Vor ungefähr 10 Jahren habe ich meine erste und letzte Interrail-Reise gemacht. Damals, mit Anfang 20, ging es mit einer Freundin von einer großen Stadt zur nächsten, ohne längere Aufenthalte, wenig Natur und immer auf der Suche nach dem nächsten Abenteuer. Ganz schön anstrengend und vielleicht nicht unbedingt zu empfehlen.
Aber gerade wegen dieser nostalgischen Erinnerungen und meiner neu entflammten Zugreise-Begeisterung reizte es mich letzten Sommer mit dem Zug Europa zu erkunden und viele Kilometer bewusst zurückzulegen. Das Ziel: Die kleine Baleareninsel Formentera – seit jeher Lieblingsreiseziel meiner Familie. Früher natürlich per Flieger, jetzt also per Zug, getreu dem Slow-Travel-Motto: „Der Weg ist das Ziel.“
Gute zwei Wochen für die Strecke von Bonn nach Valencia, wo die Fähre nach Ibiza und dann weiter nach Formentera ablegt. Mit dem Zug durch die Berge bis an die italienische Mittelmeerküste, dieser folgen bis nach Spanien mit Stopps zum Wandern, Schlendern und Entspannen – so der Plan.

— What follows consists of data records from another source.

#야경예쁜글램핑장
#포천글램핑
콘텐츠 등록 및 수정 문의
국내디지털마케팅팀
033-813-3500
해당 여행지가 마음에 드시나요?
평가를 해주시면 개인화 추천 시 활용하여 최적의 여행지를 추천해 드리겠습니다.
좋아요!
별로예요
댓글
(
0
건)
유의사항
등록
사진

Innsbruck – zum ersten Mal in den Alpen
Ich komme aus dem Norden Deutschlands, und ja, natürlich ist das keine Ausrede, aber mit meiner Familie ging es für den Urlaub immer direkt nach Südeuropa. Deshalb war ich vor diesem Trip tatsächlich noch nie so richtig in den Alpen – wurde also echt mal Zeit.
Mein Interrail-Abenteuer startete mitten in der Nacht in Bonn und führte mich über München nach Innsbruck. Dank nächtlicher Fahrerei hatte ich trotz nur einer eingeplanten Nacht am ersten Tag massig Zeit, um im Kaffeehaus zu frühstücken, mich in der süßen Altstadt treiben zu lassen, im Innsbrucker Hofgarten unter beeindruckender Bergkulisse eine Mittagspause zu machen und die bunten Häuser an der Inn zu bestaunen.
Am nächsten Tag ging es dann endlich in die Berge – frühmorgens mit der ersten Seilbahn und den einheimischen Sonntags-Kletterer*innen zu Innsbrucks höchstem Aussichtspunkt, dem Top of Innsbruck – 2.334 m über der Stadt. Stundenlang verbrachte ich auf der Nordkette mit dem Blick über Innsbruck und über den Naturpark Karwendel, wanderte mit Zeit und ohne Plan umher und beobachtete die mutigen Kletterer*innen. Ich musste mich immer wieder selbst kneifen, dass ich wirklich in den Bergen bin.
Bozen – Wanderschuhe an und los!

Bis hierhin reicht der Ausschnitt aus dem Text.